Monica got up, and paced around the room. Rolled her shoulders forward and back.
“The next morning he was super weird about it,” she continued. “Really aggressive in questioning me about what he’d said. He’d been so drunk that he didn’t even remember what we were talking about. But I think he had a vague memory of maybe mentioning his new gig, and he wanted to make sure he hadn’t told me anything important. Which he hadn’t.”
“But he wasn’t scared,” Tallon said.
“No, maybe a little panicked,” Monica said. “Or stressed. But Carl wasn’t scared of anything.”
“Did you tell him what he’d said?”
“No, I felt sorry for him. But he kept asking if he’d said anything.”
“Like that he wa
s going to kill a bunch of innocent people?” Tallon asked. “That seems like kind of important information to just let slip out.”
“He never came out and said that,” Monica snapped at him. And then her face relaxed. “Not outright.”
“What did he say exactly?”
She faced Tallon, put her hands on her hips. Tallon had to admit, he couldn’t fault Fackrell for falling for Monica. She was a formidable young woman.
“Just that the plan was to carry on some important work that would change the world, and that there would be some sacrifices made. Like, a lot of sacrifices that some people would have no idea they were going to make. And that’s when he became really agitated. Like, it was news to him that was the plan.”
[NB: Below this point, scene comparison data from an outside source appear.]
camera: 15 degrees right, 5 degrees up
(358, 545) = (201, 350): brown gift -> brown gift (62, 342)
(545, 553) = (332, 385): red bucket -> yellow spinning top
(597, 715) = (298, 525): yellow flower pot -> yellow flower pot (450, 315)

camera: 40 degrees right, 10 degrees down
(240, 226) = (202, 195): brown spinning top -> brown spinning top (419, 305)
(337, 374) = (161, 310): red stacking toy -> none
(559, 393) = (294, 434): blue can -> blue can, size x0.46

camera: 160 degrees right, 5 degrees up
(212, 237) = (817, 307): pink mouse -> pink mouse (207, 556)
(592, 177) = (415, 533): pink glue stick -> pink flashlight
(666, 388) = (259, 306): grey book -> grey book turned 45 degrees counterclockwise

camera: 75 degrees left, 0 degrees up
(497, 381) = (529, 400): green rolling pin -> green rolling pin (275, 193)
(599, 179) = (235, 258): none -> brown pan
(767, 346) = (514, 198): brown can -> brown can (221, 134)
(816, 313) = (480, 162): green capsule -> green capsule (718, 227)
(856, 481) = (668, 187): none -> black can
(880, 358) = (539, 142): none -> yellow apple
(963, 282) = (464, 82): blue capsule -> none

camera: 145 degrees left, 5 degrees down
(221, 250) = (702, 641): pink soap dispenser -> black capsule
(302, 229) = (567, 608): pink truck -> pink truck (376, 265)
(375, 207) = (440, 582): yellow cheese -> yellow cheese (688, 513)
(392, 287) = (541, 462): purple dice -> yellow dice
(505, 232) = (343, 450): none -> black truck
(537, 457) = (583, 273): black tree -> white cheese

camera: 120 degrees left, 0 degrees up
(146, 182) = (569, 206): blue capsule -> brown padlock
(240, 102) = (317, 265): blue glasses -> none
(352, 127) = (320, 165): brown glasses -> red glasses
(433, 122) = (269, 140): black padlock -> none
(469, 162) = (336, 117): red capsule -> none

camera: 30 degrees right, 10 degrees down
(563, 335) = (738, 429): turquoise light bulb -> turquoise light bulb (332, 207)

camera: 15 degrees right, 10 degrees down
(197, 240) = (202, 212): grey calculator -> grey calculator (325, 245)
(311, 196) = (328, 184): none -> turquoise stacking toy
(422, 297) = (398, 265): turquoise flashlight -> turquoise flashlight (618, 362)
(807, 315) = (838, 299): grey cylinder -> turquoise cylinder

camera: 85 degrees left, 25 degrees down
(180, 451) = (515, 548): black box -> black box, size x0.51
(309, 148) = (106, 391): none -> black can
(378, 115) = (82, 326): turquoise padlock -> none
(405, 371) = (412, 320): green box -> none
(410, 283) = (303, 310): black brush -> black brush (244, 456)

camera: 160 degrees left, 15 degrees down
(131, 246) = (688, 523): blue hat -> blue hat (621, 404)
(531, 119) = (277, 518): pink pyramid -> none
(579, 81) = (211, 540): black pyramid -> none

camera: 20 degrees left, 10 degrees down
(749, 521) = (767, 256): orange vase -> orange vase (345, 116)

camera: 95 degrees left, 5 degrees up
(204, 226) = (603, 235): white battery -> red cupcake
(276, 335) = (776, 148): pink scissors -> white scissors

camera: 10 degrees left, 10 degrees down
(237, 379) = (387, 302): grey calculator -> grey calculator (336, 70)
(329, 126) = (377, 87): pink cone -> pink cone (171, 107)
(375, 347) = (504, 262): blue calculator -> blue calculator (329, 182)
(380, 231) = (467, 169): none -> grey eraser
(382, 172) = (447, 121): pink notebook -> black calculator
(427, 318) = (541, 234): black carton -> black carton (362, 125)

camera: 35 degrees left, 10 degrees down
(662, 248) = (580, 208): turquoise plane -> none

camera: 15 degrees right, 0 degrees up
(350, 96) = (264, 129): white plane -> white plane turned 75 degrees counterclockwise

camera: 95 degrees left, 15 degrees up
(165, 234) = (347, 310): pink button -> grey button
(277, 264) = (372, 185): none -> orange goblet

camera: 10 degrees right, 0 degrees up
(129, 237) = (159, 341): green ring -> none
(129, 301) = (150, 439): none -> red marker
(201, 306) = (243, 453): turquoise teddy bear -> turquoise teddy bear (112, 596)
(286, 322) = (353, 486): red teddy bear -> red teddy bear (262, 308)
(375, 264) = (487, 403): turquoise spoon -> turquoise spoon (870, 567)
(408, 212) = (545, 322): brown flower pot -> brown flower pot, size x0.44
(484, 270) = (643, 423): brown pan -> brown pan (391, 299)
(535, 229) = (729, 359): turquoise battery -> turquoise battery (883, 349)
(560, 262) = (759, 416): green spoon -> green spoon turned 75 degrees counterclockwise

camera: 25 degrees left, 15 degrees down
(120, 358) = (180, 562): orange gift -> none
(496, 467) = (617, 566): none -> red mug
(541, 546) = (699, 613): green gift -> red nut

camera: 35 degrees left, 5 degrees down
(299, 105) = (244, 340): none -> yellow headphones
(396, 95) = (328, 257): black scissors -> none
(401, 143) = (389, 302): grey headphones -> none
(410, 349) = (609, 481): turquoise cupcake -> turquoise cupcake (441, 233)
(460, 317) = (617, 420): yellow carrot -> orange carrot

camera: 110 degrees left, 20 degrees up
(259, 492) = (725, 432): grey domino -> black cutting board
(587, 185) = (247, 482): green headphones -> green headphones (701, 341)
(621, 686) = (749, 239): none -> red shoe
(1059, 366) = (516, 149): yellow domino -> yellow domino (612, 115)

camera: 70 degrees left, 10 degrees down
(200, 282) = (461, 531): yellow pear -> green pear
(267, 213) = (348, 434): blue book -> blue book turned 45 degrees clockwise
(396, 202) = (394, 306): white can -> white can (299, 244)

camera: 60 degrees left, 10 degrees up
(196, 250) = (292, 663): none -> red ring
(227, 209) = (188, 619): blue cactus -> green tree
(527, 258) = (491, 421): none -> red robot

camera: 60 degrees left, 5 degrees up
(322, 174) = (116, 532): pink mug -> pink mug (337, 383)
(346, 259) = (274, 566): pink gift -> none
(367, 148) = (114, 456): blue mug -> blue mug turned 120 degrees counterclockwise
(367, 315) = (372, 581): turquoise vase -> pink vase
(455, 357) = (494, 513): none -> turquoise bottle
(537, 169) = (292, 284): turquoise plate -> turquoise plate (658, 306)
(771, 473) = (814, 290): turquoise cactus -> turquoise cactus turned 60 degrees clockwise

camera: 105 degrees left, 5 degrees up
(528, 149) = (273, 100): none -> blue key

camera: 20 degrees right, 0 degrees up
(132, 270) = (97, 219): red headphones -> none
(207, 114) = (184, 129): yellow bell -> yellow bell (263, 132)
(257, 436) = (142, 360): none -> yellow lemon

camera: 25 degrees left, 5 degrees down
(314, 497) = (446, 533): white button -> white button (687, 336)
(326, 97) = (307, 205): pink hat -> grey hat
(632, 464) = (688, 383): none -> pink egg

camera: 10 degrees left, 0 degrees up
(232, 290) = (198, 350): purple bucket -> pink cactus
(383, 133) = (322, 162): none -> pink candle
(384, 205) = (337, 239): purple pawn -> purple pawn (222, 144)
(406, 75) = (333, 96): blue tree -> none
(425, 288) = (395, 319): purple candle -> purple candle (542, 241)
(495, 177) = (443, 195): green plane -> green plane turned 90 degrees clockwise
That sounded ominous. “And what did you say?”
“I asked him what he meant, but he sort of shut his mouth after that, and passed out a couple of minutes later.”
Tallon caught something in her voice, and he thought about what she’d just said.
“You said, ‘sort of shut his mouth.’ Did he say something else?”
Monica scooped up her glass of wine and drained it in one long gulp.
“He mentioned a name. Or at least that’s what I think it was.”
Tallon waited.
Finally, Monica looked directly at him.
“Borken.”
30
The name meant nothing to Tallon.
“Borken?” he asked. “What’s a Borken?”
Monica shrugged her shoulders. “I don’t know. I intended to find out and then the next day, Carl was gone. His apartment was empty. And then you showed up asking about him, and now here we are.”
She spread her arms out and gestured around her apartment.
Tallon had some more questions, but Monica’s phone buzzed and she looked at it. “Oh great, it’s my Mom. I’ve been putting off talking to her ever since Carl disappeared. Do you want to meet for breakfast tomorrow?” she asked. “I’ve got to take this.”